At the same time, it is undeniable that India’s domestic debate over the relationship between technology and deterrence has, with some exceptions, been extremely thin, with comparatively little serous analysis of the likely second- and third-order effects of non-nuclear technologies. The situation may be quite different inside government, but the writings of former officials don’t suggest this.

Part of the reason for this thinness is the Indian association between arms control and coercion. Indian analysts often argue that Pakistan’s nuclear steps – including the development of tactical nuclear weapons – are intended to heighten precisely this international concern in regional nuclear stability, and therefore generate diplomatic pressure on India in non-nuclear areas, including Kashmir.
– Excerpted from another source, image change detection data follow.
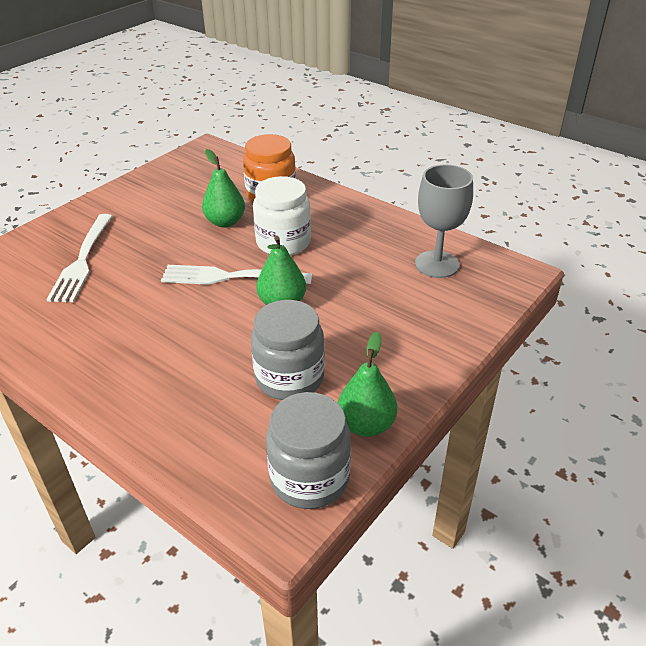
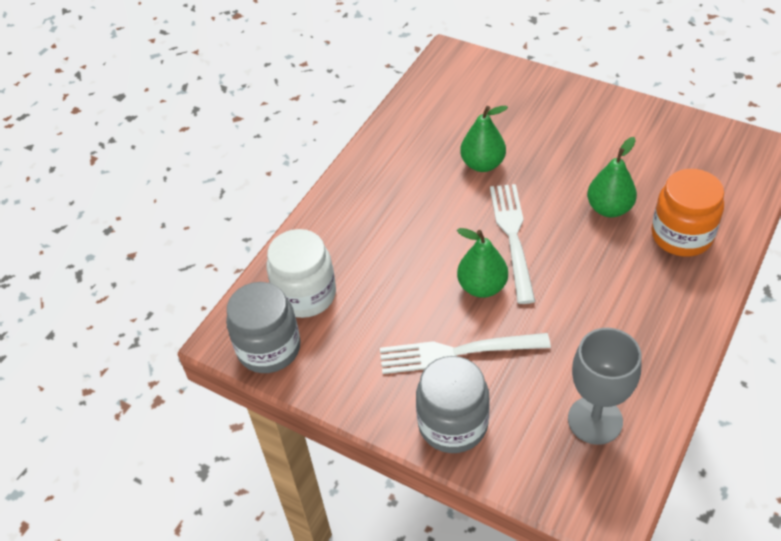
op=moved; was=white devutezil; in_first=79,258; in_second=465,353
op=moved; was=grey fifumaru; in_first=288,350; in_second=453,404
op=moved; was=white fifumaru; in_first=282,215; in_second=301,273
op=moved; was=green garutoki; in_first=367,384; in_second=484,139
Arms control – or even strategic dialogue – thereby becomes viewed as a political weapon. See, for instance, the contemptuous terms in which former Indian diplomat Shyam Saran talked about a “strategic restraint regime,” a decade-old Pakistani proposal, in his landmark speech last year. The very idea of restraint has become bogged down in bilateralism. Koblentz’s suggestion that any strategic stability dialogue be embedded in a multilateral context is therefore a useful one, because it takes some of the sting out of the charge that India is being hyphenated, so to speak, in nuclear terms.

Shashank Joshi is a Senior Research Fellow of the Royal United Services Institute (RUSI) in London and a PhD Candidate at Harvard University.